### Problem
Would you filter these records and copy every line that has the word "positivity"?

[Dataset items]
----
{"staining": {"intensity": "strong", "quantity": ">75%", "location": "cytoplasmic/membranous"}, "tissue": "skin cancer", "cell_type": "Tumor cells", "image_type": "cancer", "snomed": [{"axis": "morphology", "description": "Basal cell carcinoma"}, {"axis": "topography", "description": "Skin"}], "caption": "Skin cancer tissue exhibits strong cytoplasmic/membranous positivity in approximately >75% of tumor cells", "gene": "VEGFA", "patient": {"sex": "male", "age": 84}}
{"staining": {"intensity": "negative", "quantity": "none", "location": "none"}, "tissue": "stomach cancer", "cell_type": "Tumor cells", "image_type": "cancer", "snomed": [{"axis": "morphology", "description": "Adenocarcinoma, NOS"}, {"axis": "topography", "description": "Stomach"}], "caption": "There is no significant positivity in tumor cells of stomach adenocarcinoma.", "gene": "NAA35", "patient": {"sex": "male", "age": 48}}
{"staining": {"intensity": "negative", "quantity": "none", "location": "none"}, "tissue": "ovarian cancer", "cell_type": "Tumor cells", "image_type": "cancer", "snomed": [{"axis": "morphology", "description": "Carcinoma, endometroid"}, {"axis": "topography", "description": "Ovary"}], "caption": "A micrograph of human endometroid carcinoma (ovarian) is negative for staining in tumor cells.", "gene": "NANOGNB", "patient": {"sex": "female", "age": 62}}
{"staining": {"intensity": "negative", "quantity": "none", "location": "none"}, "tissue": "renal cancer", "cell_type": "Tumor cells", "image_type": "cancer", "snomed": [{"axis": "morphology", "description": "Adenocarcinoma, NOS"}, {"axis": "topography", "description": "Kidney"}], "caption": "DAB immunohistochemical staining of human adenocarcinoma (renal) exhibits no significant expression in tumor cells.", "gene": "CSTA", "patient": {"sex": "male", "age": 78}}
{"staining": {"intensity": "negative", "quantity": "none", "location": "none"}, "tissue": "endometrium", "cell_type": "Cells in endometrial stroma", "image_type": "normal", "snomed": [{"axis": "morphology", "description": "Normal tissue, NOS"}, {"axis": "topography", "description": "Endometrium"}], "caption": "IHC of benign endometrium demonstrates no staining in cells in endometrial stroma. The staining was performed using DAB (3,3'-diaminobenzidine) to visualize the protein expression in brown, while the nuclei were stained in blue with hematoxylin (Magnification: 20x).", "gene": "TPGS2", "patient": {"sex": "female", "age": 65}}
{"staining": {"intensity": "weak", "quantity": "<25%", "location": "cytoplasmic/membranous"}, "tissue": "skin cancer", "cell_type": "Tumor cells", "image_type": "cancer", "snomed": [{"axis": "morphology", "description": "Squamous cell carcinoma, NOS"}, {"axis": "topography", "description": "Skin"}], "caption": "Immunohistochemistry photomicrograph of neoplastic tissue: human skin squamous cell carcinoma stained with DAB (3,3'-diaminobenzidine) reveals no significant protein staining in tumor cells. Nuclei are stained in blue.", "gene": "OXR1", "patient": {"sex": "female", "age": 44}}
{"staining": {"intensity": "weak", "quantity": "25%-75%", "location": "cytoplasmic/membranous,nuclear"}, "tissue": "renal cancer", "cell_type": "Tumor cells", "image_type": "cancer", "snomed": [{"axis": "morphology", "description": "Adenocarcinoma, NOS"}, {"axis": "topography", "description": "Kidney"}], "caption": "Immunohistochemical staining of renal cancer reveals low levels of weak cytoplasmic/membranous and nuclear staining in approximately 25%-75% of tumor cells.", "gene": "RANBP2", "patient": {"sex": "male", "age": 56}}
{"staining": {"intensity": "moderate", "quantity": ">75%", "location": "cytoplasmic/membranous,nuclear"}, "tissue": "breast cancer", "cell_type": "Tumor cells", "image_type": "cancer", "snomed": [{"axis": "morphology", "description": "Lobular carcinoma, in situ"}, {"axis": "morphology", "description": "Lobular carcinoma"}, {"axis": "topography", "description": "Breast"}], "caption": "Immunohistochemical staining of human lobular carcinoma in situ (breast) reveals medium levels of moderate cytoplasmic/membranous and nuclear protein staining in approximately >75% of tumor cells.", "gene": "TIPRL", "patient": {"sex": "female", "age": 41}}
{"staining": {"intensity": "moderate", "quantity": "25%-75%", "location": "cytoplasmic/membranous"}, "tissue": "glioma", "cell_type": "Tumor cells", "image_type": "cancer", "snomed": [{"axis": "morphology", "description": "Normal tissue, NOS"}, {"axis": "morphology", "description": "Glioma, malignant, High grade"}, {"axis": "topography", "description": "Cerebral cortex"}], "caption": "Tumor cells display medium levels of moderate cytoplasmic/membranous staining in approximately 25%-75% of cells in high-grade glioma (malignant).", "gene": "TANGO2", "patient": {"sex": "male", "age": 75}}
----
### Reply to the exercise
{"staining": {"intensity": "strong", "quantity": ">75%", "location": "cytoplasmic/membranous"}, "tissue": "skin cancer", "cell_type": "Tumor cells", "image_type": "cancer", "snomed": [{"axis": "morphology", "description": "Basal cell carcinoma"}, {"axis": "topography", "description": "Skin"}], "caption": "Skin cancer tissue exhibits strong cytoplasmic/membranous positivity in approximately >75% of tumor cells", "gene": "VEGFA", "patient": {"sex": "male", "age": 84}}
{"staining": {"intensity": "negative", "quantity": "none", "location": "none"}, "tissue": "stomach cancer", "cell_type": "Tumor cells", "image_type": "cancer", "snomed": [{"axis": "morphology", "description": "Adenocarcinoma, NOS"}, {"axis": "topography", "description": "Stomach"}], "caption": "There is no significant positivity in tumor cells of stomach adenocarcinoma.", "gene": "NAA35", "patient": {"sex": "male", "age": 48}}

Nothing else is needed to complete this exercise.